START DATA LISTING

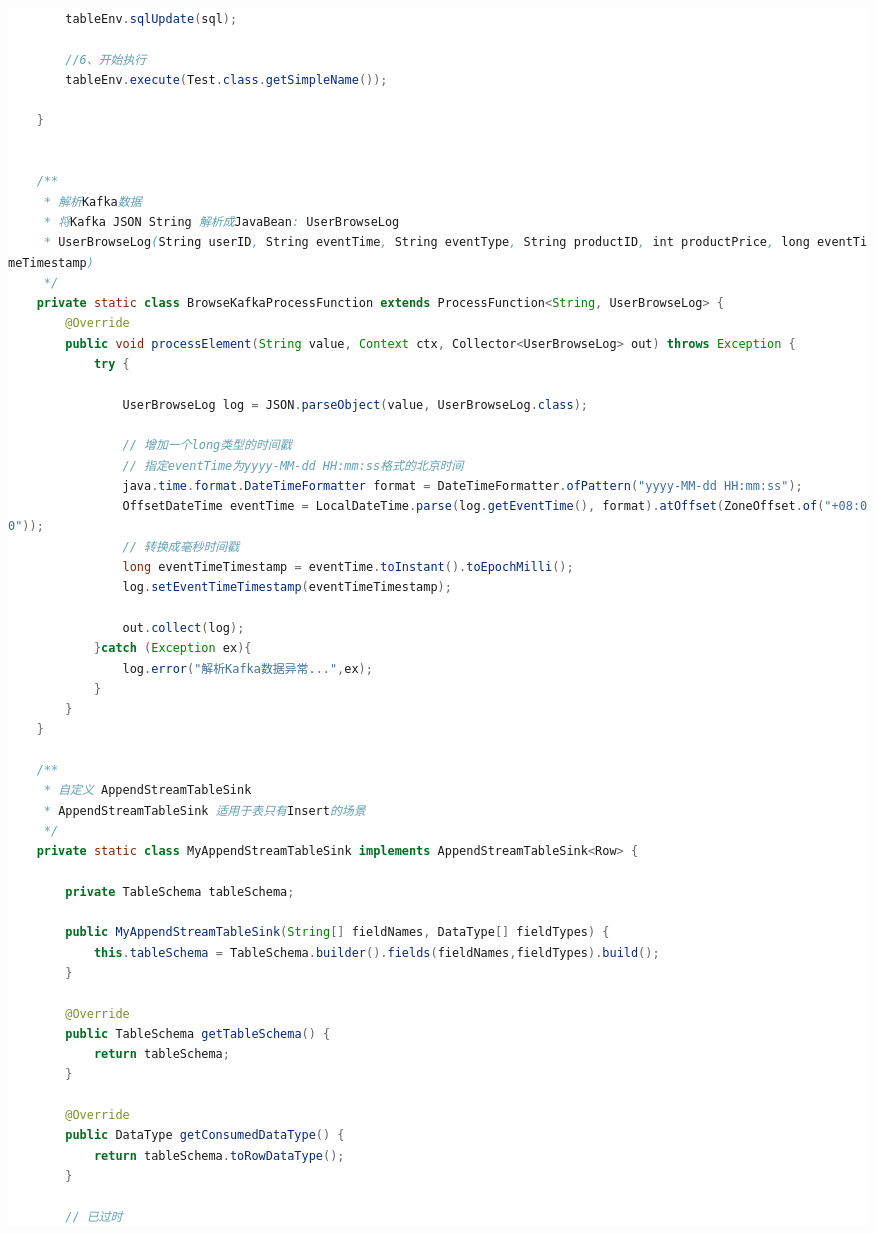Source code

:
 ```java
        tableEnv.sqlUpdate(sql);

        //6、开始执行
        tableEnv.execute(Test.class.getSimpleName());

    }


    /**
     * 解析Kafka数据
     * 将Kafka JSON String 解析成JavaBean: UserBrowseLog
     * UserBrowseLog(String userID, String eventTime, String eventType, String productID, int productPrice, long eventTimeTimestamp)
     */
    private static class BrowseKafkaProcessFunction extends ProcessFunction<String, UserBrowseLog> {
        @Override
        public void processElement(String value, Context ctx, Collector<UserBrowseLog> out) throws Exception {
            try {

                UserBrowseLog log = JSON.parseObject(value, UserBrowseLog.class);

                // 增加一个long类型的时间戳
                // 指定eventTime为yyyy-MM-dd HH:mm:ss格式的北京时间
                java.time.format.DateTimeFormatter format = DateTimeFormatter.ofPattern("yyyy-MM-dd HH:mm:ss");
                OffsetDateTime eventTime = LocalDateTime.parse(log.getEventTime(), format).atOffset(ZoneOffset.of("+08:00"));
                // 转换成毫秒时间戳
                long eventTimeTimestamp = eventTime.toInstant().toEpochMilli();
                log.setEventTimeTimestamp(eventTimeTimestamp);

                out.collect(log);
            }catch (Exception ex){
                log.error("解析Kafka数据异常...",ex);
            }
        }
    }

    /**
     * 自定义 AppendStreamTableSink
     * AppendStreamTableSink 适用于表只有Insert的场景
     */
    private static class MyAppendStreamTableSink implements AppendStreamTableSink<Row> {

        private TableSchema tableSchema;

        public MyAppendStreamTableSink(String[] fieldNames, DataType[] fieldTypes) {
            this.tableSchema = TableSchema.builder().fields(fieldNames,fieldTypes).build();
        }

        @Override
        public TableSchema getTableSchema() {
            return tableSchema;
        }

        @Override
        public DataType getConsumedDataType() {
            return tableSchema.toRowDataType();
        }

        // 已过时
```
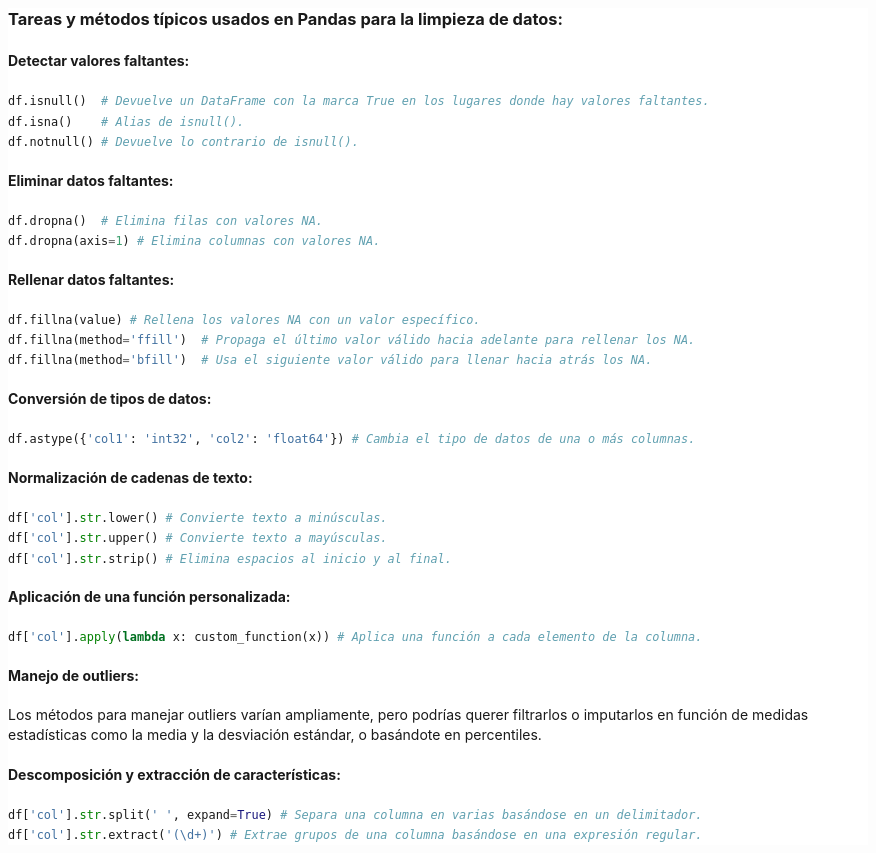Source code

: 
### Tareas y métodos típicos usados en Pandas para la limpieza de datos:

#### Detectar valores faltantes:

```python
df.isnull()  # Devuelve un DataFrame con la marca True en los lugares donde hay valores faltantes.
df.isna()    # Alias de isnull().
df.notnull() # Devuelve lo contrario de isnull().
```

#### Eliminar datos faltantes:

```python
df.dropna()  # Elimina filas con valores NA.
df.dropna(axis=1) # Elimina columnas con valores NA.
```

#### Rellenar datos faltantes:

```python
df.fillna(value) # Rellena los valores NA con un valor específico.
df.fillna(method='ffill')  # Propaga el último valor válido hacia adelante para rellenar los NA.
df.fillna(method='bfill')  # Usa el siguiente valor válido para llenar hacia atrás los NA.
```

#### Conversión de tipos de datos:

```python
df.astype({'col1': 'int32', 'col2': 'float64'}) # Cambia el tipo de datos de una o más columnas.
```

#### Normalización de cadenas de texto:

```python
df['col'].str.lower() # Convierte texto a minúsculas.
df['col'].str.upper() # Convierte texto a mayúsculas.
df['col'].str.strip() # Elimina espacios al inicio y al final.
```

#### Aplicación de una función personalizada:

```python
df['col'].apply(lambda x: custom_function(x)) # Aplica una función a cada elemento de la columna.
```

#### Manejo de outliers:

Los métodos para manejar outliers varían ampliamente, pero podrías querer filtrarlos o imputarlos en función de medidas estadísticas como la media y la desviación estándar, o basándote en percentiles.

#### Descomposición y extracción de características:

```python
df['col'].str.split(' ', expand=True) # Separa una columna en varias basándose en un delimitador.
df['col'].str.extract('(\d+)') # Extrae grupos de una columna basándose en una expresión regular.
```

END DATA LISTING

WHAT THE EXERCISE ASKS:
Copy out every line of the data where the word "datos" occurs.

SOLUTION:
### Tareas y métodos típicos usados en Pandas para la limpieza de datos:
#### Eliminar datos faltantes:
#### Rellenar datos faltantes:
#### Conversión de tipos de datos:
df.astype({'col1': 'int32', 'col2': 'float64'}) # Cambia el tipo de datos de una o más columnas.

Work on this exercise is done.